Et moi, et moi, et moi…

Quid de toutes les autres applications dites de productivité, comme Office par exemple ? Pas d’utilité, à priori et à postériori. J’essaye pas mal, je teste souvent, désinstalle rapidement après avoir constaté l’inutilité d’un point de vue gain de temps ou d’efficacité. Une fois de plus, un smartphone est un outil, pas une source de distraction. J’entendais récemment qu’un enfant passe en moyenne deux heures et vingt-deux minutes devant un écran par jour. Connaissant les mécanismes de l’addiction, dont sont tout à fait au courant et qu’entretiennent les géants du numérique, choisi ton camps camarade : consommateur (et souvent addict) ou producteur (et souvent actif), suiveur ou pilote ! J’ai choisi et je viens de faire le dernier des choix, interdire à mon smartphone de franchir la porte de ma chambre !

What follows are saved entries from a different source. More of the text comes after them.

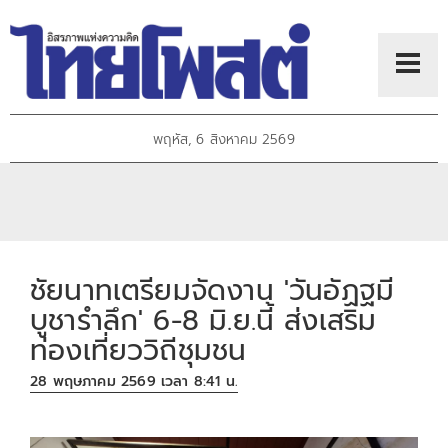
พฤหัส, 6 สิงหาคม 2569
ชัยนาทเตรียมจัดงาน 'วันอัฏฐมี
บูชารำลึก' 6-8 มิ.ย.นี้ ส่งเสริม
ท่องเที่ยววิถีชุมชน
28 พฤษภาคม 2569 เวลา 8:41 น.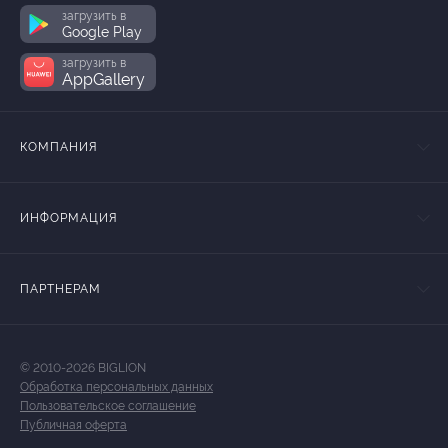
загрузить в
Google Play
загрузить в
AppGallery
КОМПАНИЯ
ИНФОРМАЦИЯ
ПАРТНЕРАМ
© 2010-2026 BIGLION
Обработка персональных данных
Пользовательское соглашение
Публичная оферта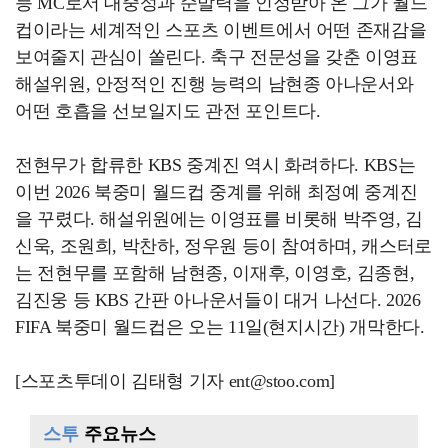
능 MC로서 대중성과 순발력을 인정받아 온 그가 월드
컵이라는 세계적인 스포츠 이벤트에서 어떤 존재감을
보여줄지 관심이 쏠린다. 축구 전문성을 갖춘 이영표
해설위원, 안정적인 진행 능력의 남현종 아나운서와
어떤 호흡을 선보일지도 관전 포인트다.
전현무가 합류한 KBS 중계진 역시 화려하다. KBS는
이번 2026 북중미 월드컵 중계를 위해 최정예 중계진
을 꾸렸다. 해설위원에는 이영표를 비롯해 박주영, 김
신욱, 조원희, 박찬하, 정우원 등이 참여하며, 캐스터로
는 전현무를 포함해 남현종, 이재후, 이영호, 김종현,
김진웅 등 KBS 간판 아나운서들이 대거 나선다. 2026
FIFA 북중미 월드컵은 오는 11일(현지시간) 개막한다.
[스포츠투데이 김태형 기자 ent@stoo.com]
스투
주요뉴스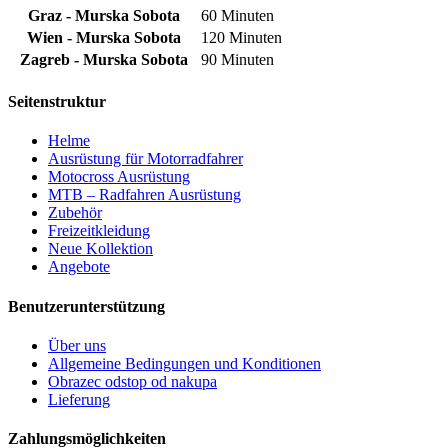
Graz - Murska Sobota
60 Minuten
Wien - Murska Sobota
120 Minuten
Zagreb - Murska Sobota
90 Minuten
Seitenstruktur
Helme
Ausrüstung für Motorradfahrer
Motocross Ausrüstung
MTB – Radfahren Ausrüstung
Zubehör
Freizeitkleidung
Neue Kollektion
Angebote
Benutzerunterstützung
Über uns
Allgemeine Bedingungen und Konditionen
Obrazec odstop od nakupa
Lieferung
Zahlungsmöglichkeiten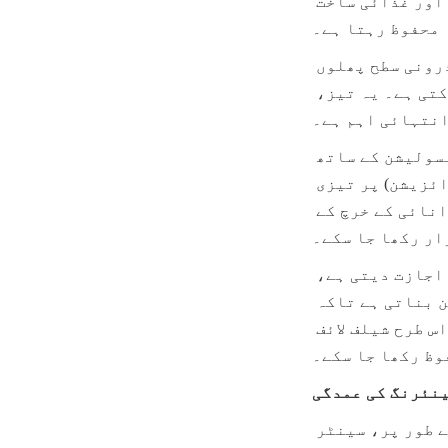
جانبدار کنٹینر کے طور پر کام کرتا ہے، جس سے رس کا اصل ذائقہ، رنگ، اور غذائی ساخت 
محفوظ رہتا ہے۔
اعلی حفظان صحت کی سطح: سٹینلیس سٹیل ٹینک کی ہموار، غیر مسام دار اندرونی سطح پھلوں 
کے گودے، شکر، اور مائیکروبیل بایوفلمز کی چپکنے سے مؤثر طور پر روکتی ہے۔ یہ تیز، 
انتہائی اہم ہے۔
مخصوص حرارتی انتظام: ٹینکوں کو مربوط کولنگ جیکٹس اور خصوصی انسولیشن کے ساتھ 
انجینئر کیا گیا ہے تاکہ رس کو ہدف کی ہولڈنگ درجہ حرارت (پوسٹ پیسٹورائزیشن) پر تیزی 
سے لایا جا سکے یا مخصوص درجہ حرارت (کنسنٹریٹ کے لیے) کو کم سے کم توانائی کے خرچ کے 
ار رکھا جا سکے۔
ایسیپٹک سیلنگ: سٹینلیس سٹیل کی تیاری کی اعلیٰ درستگی ہرمٹک سیلنگ کی اجازت دیتی ہے، 
جو غیر فعال گیس (نائٹروجن) کی بلینکٹنگ سسٹمز کے استعمال کو ممکن بناتی ہے تاکہ 
آکسیجن کو خارج کیا جا سکے اور آکسیڈیٹیو بریک ڈاؤن سے بچا جا سکے، اس طرح شیلف لائف 
وظ رکھا جا سکے۔
ینئرنگ کی عمدگی
چین کے سٹینلیس سٹیل کے پھلوں کے رس کے ٹینکوں کے معروف تیار کنندہ کے طور پر، سینٹر 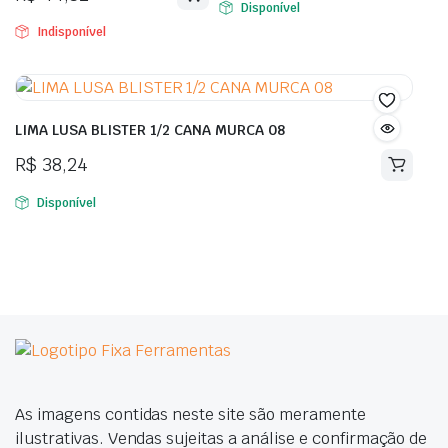
Disponível
Indisponível
LIMA LUSA BLISTER 1/2 CANA MURCA 08
R$
38,24
Disponível
As imagens contidas neste site são meramente
ilustrativas. Vendas sujeitas a análise e confirmação de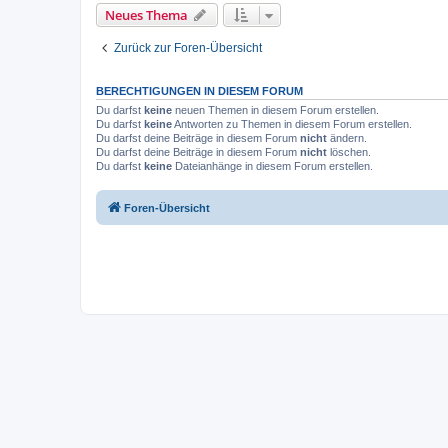
Neues Thema
Zurück zur Foren-Übersicht
BERECHTIGUNGEN IN DIESEM FORUM
Du darfst
keine
neuen Themen in diesem Forum erstellen.
Du darfst
keine
Antworten zu Themen in diesem Forum erstellen.
Du darfst deine Beiträge in diesem Forum
nicht
ändern.
Du darfst deine Beiträge in diesem Forum
nicht
löschen.
Du darfst
keine
Dateianhänge in diesem Forum erstellen.
Foren-Übersicht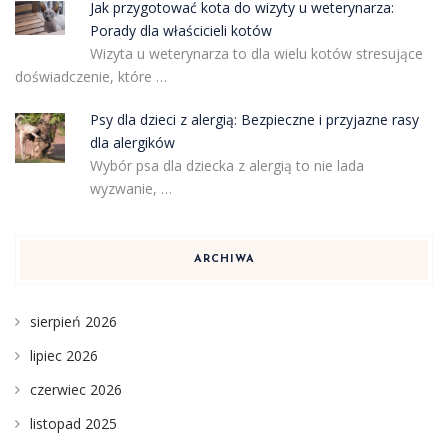
Jak przygotować kota do wizyty u weterynarza:
Porady dla właścicieli kotów
Wizyta u weterynarza to dla wielu kotów stresujące
doświadczenie, które …
Psy dla dzieci z alergią: Bezpieczne i przyjazne rasy
dla alergików
Wybór psa dla dziecka z alergią to nie lada
wyzwanie, …
ARCHIWA
sierpień 2026
lipiec 2026
czerwiec 2026
listopad 2025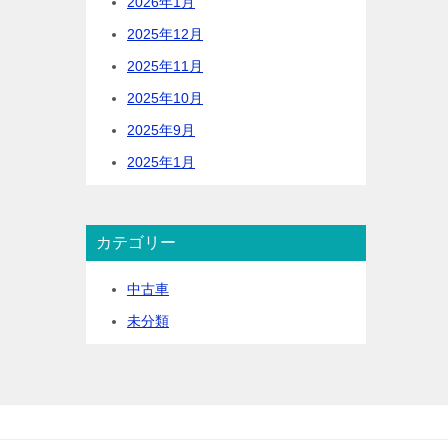
2026年1月
2025年12月
2025年11月
2025年10月
2025年9月
2025年1月
カテゴリー
中古車
未分類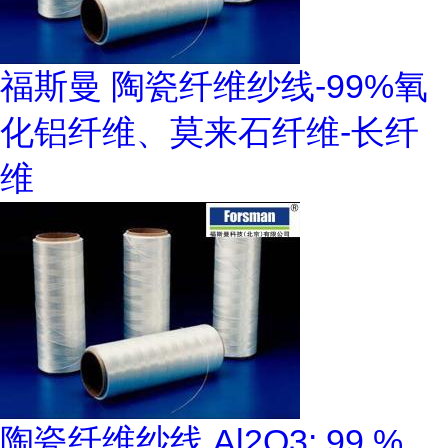
福斯曼 陶瓷纤维纱线-99%氧
化铝纤维、莫来石纤维-长纤
维
陶瓷纤维纱线 Al2O3: 99 %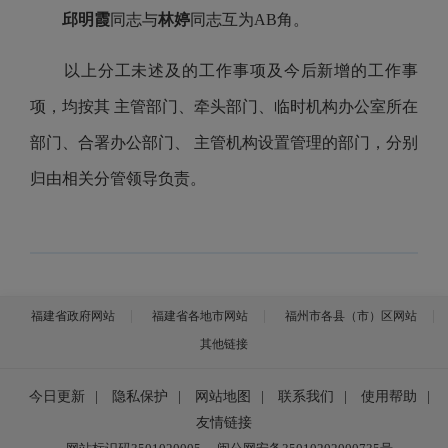
邱明霞
同志与
林婷
同志互为AB角。
以上分工未述及的工作事项及今后新增的工作事
项，均按其 主管部门、牵头部门、临时机构办公室所在
部门、合署办公部门、 主管机构设置管理的部门，分别
归由相关分管领导负责。
福建省政府网站
福建省各地市网站
福州市各县（市）区网站
其他链接
今日更新
|
隐私保护
|
网站地图
|
联系我们
|
使用帮助
|
友情链接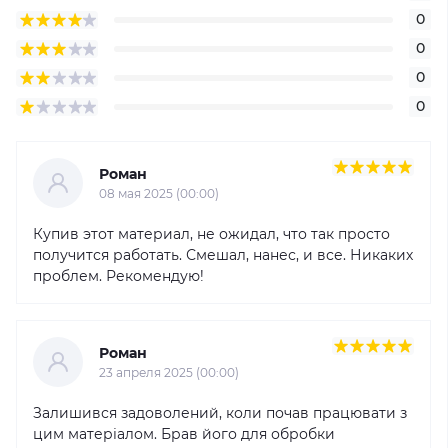
0
0
0
0
Роман
08 мая 2025 (00:00)
Купив этот материал, не ожидал, что так просто
получится работать. Смешал, нанес, и все. Никаких
проблем. Рекомендую!
Роман
23 апреля 2025 (00:00)
Залишився задоволений, коли почав працювати з
цим матеріалом. Брав його для обробки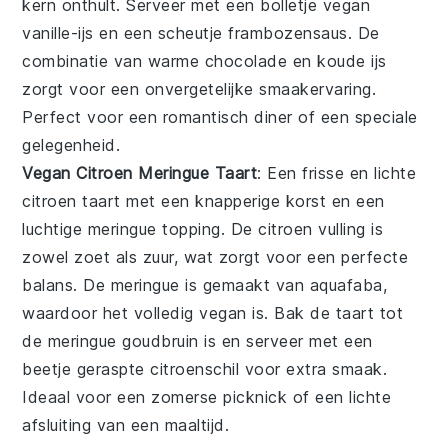
kern onthult. Serveer met een bolletje
vegan
vanille-ijs
en een scheutje
frambozensaus
. De
combinatie van warme
chocolade
en koude
ijs
zorgt voor een onvergetelijke smaakervaring.
Perfect voor een romantisch diner of een speciale
gelegenheid.
Vegan Citroen Meringue Taart
: Een frisse en lichte
citroen
taart
met een knapperige korst en een
luchtige
meringue
topping. De
citroen
vulling is
zowel zoet als zuur, wat zorgt voor een perfecte
balans. De
meringue
is gemaakt van
aquafaba
,
waardoor het volledig
vegan
is. Bak de
taart
tot
de
meringue
goudbruin is en serveer met een
beetje
geraspte citroenschil
voor extra smaak.
Ideaal voor een zomerse picknick of een lichte
afsluiting van een maaltijd.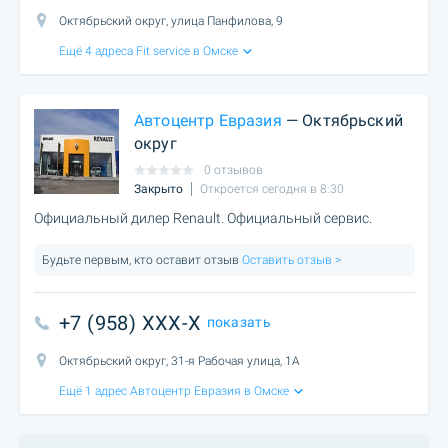
Октябрьский округ, улица Панфилова, 9
Ещё 4 адреса Fit service в Омске
Автоцентр Евразия
— Октябрьский
округ
0 отзывов
Закрыто
Откроется сегодня в 8:30
Официальный дилер Renault. Официальный сервис.
Будьте первым, кто оставит отзыв
Оставить отзыв >
+7 (958) XXX-X
показать
Октябрьский округ, 31-я Рабочая улица, 1А
Ещё 1 адрес Автоцентр Евразия в Омске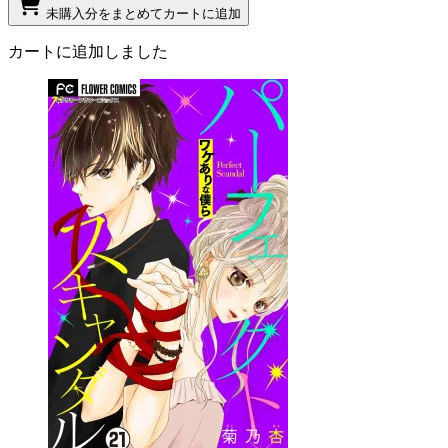
未購入分をまとめてカートに追加
カートに追加しました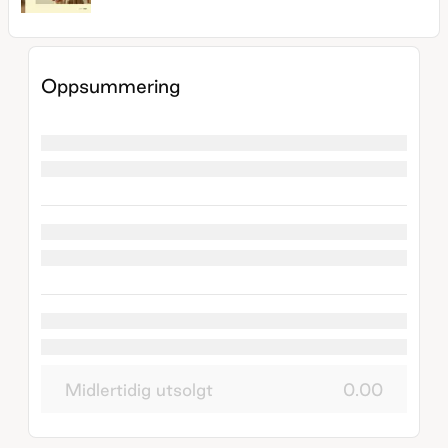
Oppsummering
Midlertidig utsolgt
0.00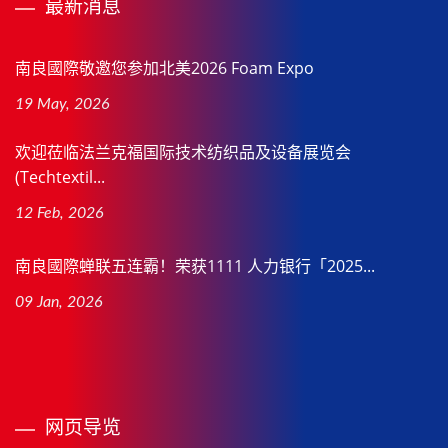
最新消息
南良國際敬邀您参加北美2026 Foam Expo
19 May, 2026
欢迎莅临法兰克福国际技术纺织品及设备展览会
(Techtextil...
12 Feb, 2026
南良國際蝉联五连霸！荣获1111 人力银行「2025...
09 Jan, 2026
网页导览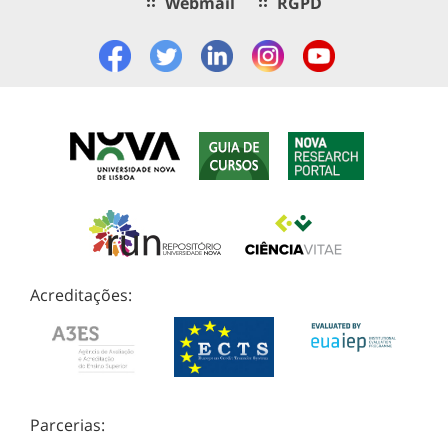
Webmail
RGPD
Acreditações:
Parcerias: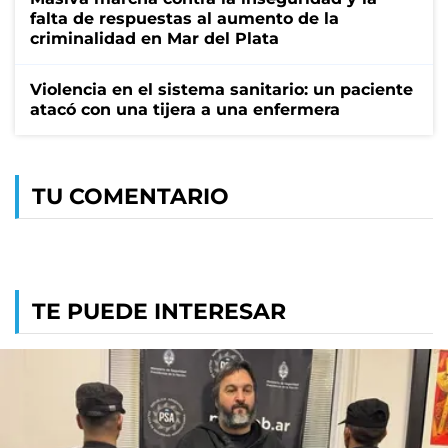
falta de respuestas al aumento de la
criminalidad en Mar del Plata
Violencia en el sistema sanitario: un paciente
atacó con una tijera a una enfermera
TU COMENTARIO
TE PUEDE INTERESAR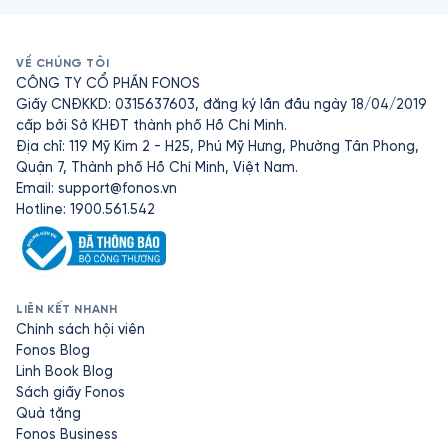
VỀ CHÚNG TÔI
CÔNG TY CỔ PHẦN FONOS
Giấy CNĐKKD: 0315637603, đăng ký lần đầu ngày 18/04/2019
cấp bởi Sở KHĐT thành phố Hồ Chí Minh.
Địa chỉ: 119 Mỹ Kim 2 - H25, Phú Mỹ Hưng, Phường Tân Phong,
Quận 7, Thành phố Hồ Chí Minh, Việt Nam.
Email:
support@fonos.vn
Hotline: 1900.561.542
LIÊN KẾT NHANH
Chính sách hội viên
Fonos Blog
Linh Book Blog
Sách giấy Fonos
Quà tặng
Fonos Business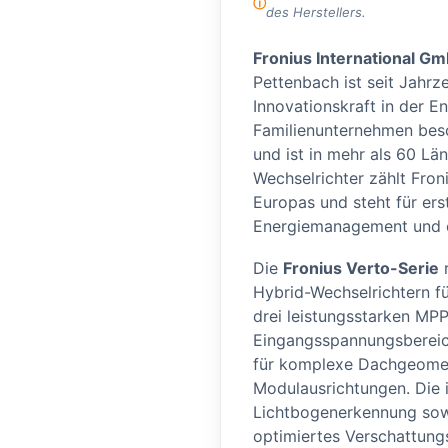
des Herstellers.
Fronius International G
Pettenbach ist seit Jahrz
Innovationskraft in der E
Familienunternehmen besc
und ist in mehr als 60 Län
Wechselrichter zählt Fron
Europas und steht für erst
Energiemanagement und e
Die
Fronius Verto-Serie
r
Hybrid-Wechselrichtern f
drei leistungsstarken MP
Eingangsspannungsbereich 
für komplexe Dachgeomet
Modulausrichtungen. Die 
Lichtbogenerkennung so
optimiertes Verschattun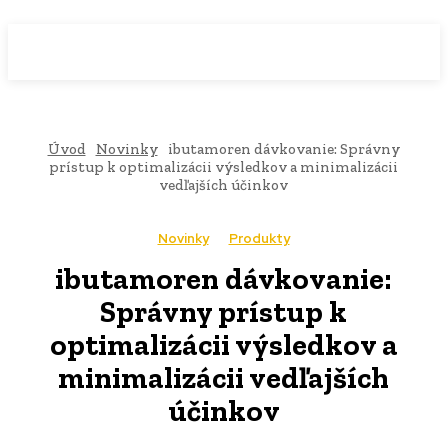
WebMailShop
MAGAZÍN
Úvod
Novinky
ibutamoren dávkovanie: Správny
prístup k optimalizácii výsledkov a minimalizácii
vedľajších účinkov
Novinky
Produkty
ibutamoren dávkovanie:
Správny prístup k
optimalizácii výsledkov a
minimalizácii vedľajších
účinkov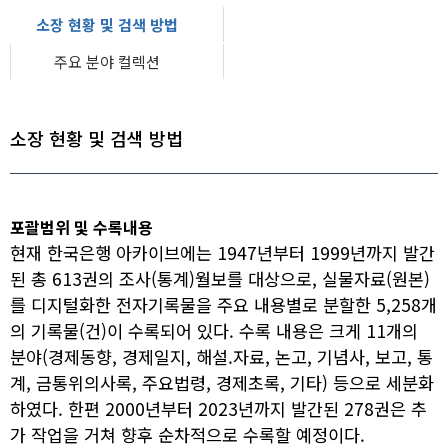
소장 현황 및 검색 방법
주요 분야 컬렉션
소장 현황 및 검색 방법
포괄범위 및 수록내용
현재 한국은행 아카이브에는 1947년부터 1999년까지 발간
된 총 613권의 조사(통계)월보를 대상으로, 실물자료(원본)
를 디지털화한 전자기록물을 주요 내용별로 분할한 5,258개
의 기록물(건)이 수록되어 있다. 수록 내용은 크게 11개의
분야(경제동향, 경제일지, 해설.자료, 논고, 기념사, 보고, 통
계, 금통위의사록, 주요법령, 경제초록, 기타) 등으로 세분화
하였다. 한편 2000년부터 2023년까지 발간된 278권은 추
가 작업을 거쳐 향후 순차적으로 수록할 예정이다.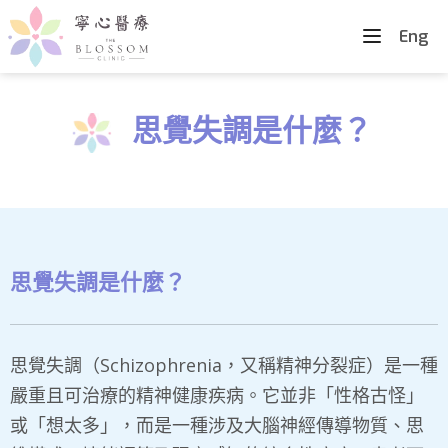
Eng
思覺失調是什麼？
思覺失調是什麼？
思覺失調（Schizophrenia，又稱精神分裂症）是一種
嚴重且可治療的精神健康疾病。它並非「性格古怪」
或「想太多」，而是一種涉及大腦神經傳導物質、思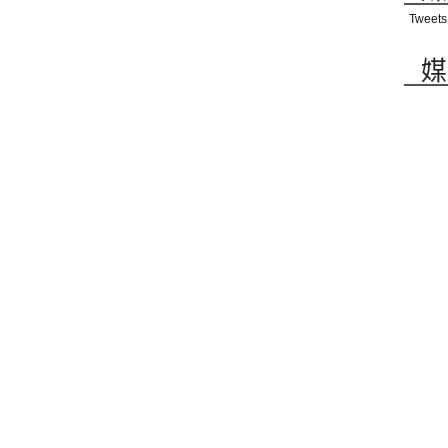
Tweets
媒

Alors, est-ce que je vais remplacer mon vieillissant iPhone SE ? Pour Android, c’est un Non sans ambiguïté, étant profondément anti-Google. Pour un nouvel iPhone ? Peut-être pour l’étanchéité (qui a littéralement sauvé la vie de voisins récemment), mais à coup sûr pas pour un 11 Pro dont le prix est prohibitif pour des fonctionnalités dont je n’ai aucun besoin (j’ai un reflex Pentax qui fera de meilleures photos que le meilleur des smartphones) et aucune vanité à montrer que j’ai les moyens de me le payer (pour ça, ma vanité va a d’autres objets plus discrets). À voir. En attendant, l’IA rentre de plus en plus dans les objets du quotidien et nos données sont pillées à tour de bras, sans que le RGPD y puisse réellement grand-chose. Deux bonnes raisons pour arrêter de payer des entreprises pour qu’elles nous volent en toute impunité nos données, notre libre arbitre et finalement notre âme.